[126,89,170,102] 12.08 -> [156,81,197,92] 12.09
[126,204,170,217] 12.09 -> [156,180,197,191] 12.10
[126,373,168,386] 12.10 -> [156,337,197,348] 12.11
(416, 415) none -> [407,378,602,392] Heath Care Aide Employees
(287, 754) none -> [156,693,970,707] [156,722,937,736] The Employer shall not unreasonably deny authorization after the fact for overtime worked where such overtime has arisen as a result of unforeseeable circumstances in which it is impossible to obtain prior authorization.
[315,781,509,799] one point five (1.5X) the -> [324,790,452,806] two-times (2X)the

§ **WHAT YOU ARE ASKED TO DO**
The line with "[126,373,168,386] 12.10 ->" marks where to start. Transcribe from there through the final line of the records, exactly and with nothing added.

§ **ANSWER TO THIS EXERCISE**
[126,373,168,386] 12.10 -> [156,337,197,348] 12.11
(416, 415) none -> [407,378,602,392] Heath Care Aide Employees
(287, 754) none -> [156,693,970,707] [156,722,937,736] The Employer shall not unreasonably deny authorization after the fact for overtime worked where such overtime has arisen as a result of unforeseeable circumstances in which it is impossible to obtain prior authorization.
[315,781,509,799] one point five (1.5X) the -> [324,790,452,806] two-times (2X)the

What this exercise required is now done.